3. Weighted Average to Get Line Position

numerator = 0
denominator = 0
for i in range(4):
    numerator += sensors[i] * weights[i]
    denominator += sensors[i]

if denominator > 0:
    position = numerator / denominator
else:
    position = 0  # Fallback if no line is detected

This gives you the center of mass of the line reading.

  • Example: if only the middle sensors detect the line:
    sensors = [0, 1, 1, 0] → position = (1×(-1) + 1×(1)) / 2 = 0

  • If the robot is off to the left:
    sensors = [1, 1, 0, 0] → position = (-3 + -1)/2 = -2


4. Calculate Error

error = 0 - position

You're trying to stay centered, so the desired position is 0.
The error tells you how far off-center the line is, and in which direction.

Looping It in Real Time

Here's how this looks in a real control loop (say, using PID):

Step 1: Define a Line Position “Error”

You need a way to convert 4 sensor readings into a position error.
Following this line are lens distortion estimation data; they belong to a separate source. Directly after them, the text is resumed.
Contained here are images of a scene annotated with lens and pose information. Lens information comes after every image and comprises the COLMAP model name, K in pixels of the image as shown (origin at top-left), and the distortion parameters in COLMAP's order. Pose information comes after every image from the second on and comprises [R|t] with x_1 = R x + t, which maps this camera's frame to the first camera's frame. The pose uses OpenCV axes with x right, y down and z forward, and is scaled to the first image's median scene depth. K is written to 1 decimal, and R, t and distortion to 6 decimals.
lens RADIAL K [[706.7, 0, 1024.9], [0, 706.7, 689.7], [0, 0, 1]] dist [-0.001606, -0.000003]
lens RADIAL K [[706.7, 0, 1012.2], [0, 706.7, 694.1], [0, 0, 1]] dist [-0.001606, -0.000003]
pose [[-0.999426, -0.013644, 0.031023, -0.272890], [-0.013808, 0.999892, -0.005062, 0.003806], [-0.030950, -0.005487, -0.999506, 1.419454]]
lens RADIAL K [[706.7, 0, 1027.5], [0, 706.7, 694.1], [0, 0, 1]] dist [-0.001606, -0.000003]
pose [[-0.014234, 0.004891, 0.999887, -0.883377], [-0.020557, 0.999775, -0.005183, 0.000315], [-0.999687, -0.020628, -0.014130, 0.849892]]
Option A: Weighted Sum Method (for analog or binary sensors)

Assign positions like this:

# For example:
# Sensor positions: [-3, -1, +1, +3]
# Reflects sensor intensity or digital ON/OFF
weights = [-3, -1, 1, 3]
sensors = [S0, S1, S2, S3]

numerator = 0
denominator = 0
for i in range(4):
    numerator += sensors[i] * weights[i]
    denominator += sensors[i]

if denominator > 0:
    position = numerator / denominator  # e.g., -1.5 (left of center)
else:
    position = 0  # Line lost

error = 0 - position  # Desired position is 0 (centered)
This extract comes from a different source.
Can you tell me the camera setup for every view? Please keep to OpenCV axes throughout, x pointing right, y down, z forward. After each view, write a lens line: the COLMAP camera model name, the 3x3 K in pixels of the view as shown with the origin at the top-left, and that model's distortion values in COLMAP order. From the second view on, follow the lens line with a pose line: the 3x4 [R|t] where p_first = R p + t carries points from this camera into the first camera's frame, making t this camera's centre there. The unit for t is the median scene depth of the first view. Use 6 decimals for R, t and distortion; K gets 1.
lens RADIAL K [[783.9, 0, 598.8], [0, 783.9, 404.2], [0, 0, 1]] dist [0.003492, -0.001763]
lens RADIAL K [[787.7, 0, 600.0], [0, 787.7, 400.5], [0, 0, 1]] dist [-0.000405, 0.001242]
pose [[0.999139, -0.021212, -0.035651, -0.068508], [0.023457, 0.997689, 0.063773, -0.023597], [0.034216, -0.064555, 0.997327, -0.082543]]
Step 2: Control Signal = correction

Let’s now define the control response using different controllers.


P Controller

correction = Kp * error

Adjust left/right motor speed like this:

left_speed = base_speed - correction 
right_speed = base_speed + correction

PI Controller

Adds an integral term to remove bias or steady drift.

integral += error 
correction = Kp * error + Ki * integral

PD Controller

Adds derivative term to reduce overshoot and improve stability.

derivative = error - previous_error 
correction = Kp * error + Kd * derivative 

previous_error = error

⚙️ PID Controller

Full version:

integral += error 
derivative = error - previous_error 
correction = Kp * error + Ki * integral + Kd * derivative 
previous_error = error

Motor Speed Update

Make sure to clamp the motor speeds to valid PWM limits (e.g., 0 to 65535 for RP2040 PWM):

def clamp(value, min_val, max_val):
    return max(min_val, min(value, max_val))
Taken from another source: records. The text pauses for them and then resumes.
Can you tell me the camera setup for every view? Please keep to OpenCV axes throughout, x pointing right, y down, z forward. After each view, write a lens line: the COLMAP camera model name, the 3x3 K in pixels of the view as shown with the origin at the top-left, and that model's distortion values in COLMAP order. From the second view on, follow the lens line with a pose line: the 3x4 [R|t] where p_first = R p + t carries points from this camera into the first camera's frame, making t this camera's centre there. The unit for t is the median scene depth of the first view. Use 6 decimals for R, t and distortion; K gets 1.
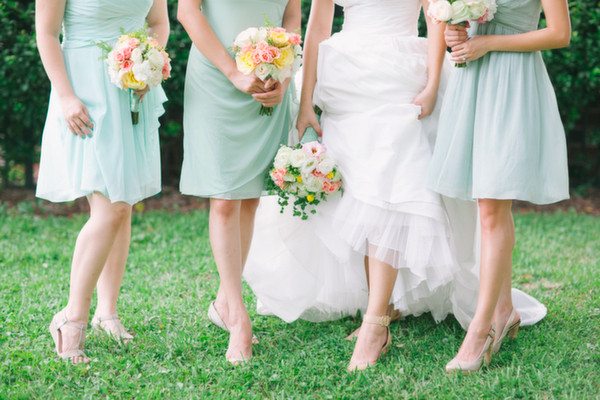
lens RADIAL K [[1440.6, 0, 300.0], [0, 1440.6, 200.0], [0, 0, 1]] dist [-0.040651, -0.432998]
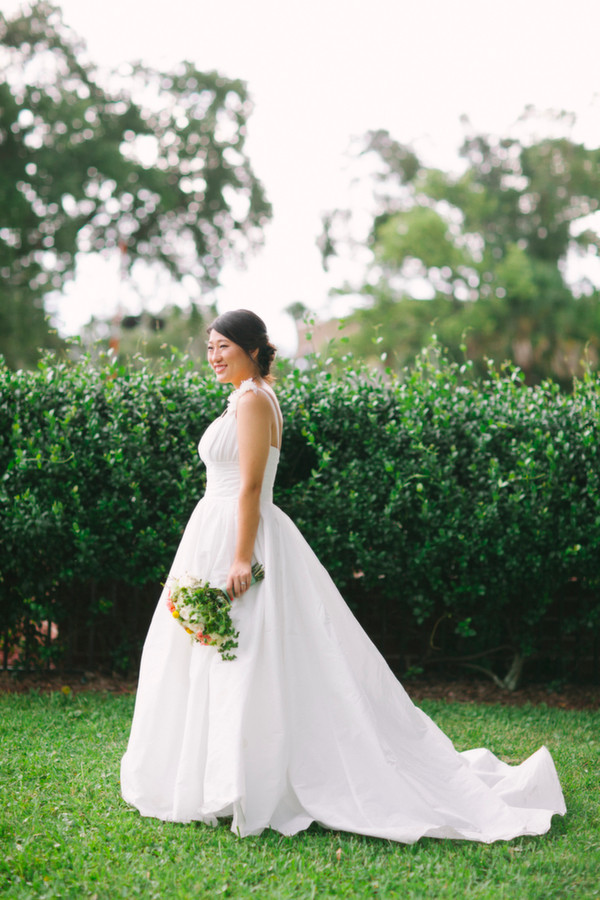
lens RADIAL K [[2160.9, 0, 300.0], [0, 2160.9, 450.0], [0, 0, 1]] dist [-0.040651, -0.432998]
pose [[0.998622, 0.020911, 0.048138, -0.037435], [-0.013258, 0.987961, -0.154137, 0.070703], [-0.050781, 0.153286, 0.986876, -0.415015]]
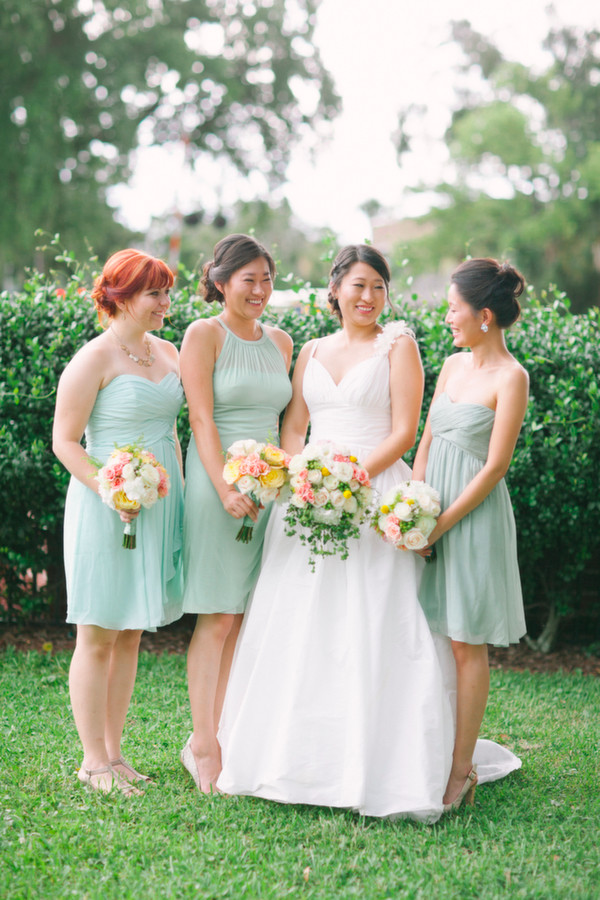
lens RADIAL K [[2225.6, 0, 300.0], [0, 2225.6, 450.0], [0, 0, 1]] dist [-0.059978, -0.403211]
pose [[0.999241, 0.035947, 0.015026, 0.010075], [-0.034108, 0.993500, -0.108604, 0.029009], [-0.018833, 0.108009, 0.993972, -0.306138]]
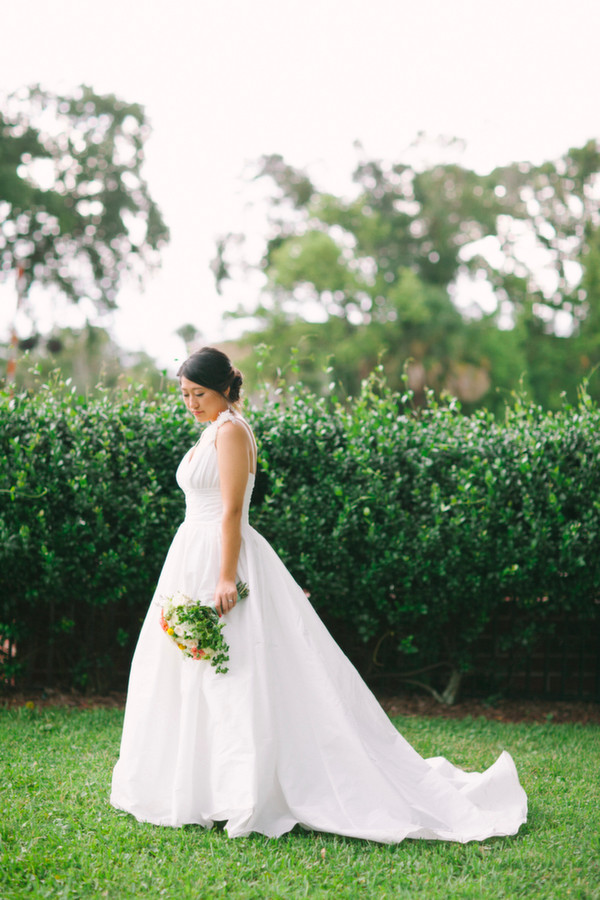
lens RADIAL K [[2160.9, 0, 300.0], [0, 2160.9, 450.0], [0, 0, 1]] dist [-0.040651, -0.432998]
pose [[0.994616, 0.023271, 0.100981, -0.092815], [-0.006391, 0.986379, -0.164367, 0.079937], [-0.103430, 0.162836, 0.981217, -0.490605]]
left_pwm = clamp(base_speed - correction, 0, max_pwm)
right_pwm = clamp(base_speed + correction, 0, max_pwm)

set_pwm(left_motor, left_pwm)
set_pwm(right_motor, right_pwm)

Tuning Tips

  • Start with P controller, set Kp = 1.0, adjust until it tracks the line with minimal wiggle.

  • Add D if it overshoots or oscillates.

  • Add I if it slowly drifts off the line over time or turns unevenly.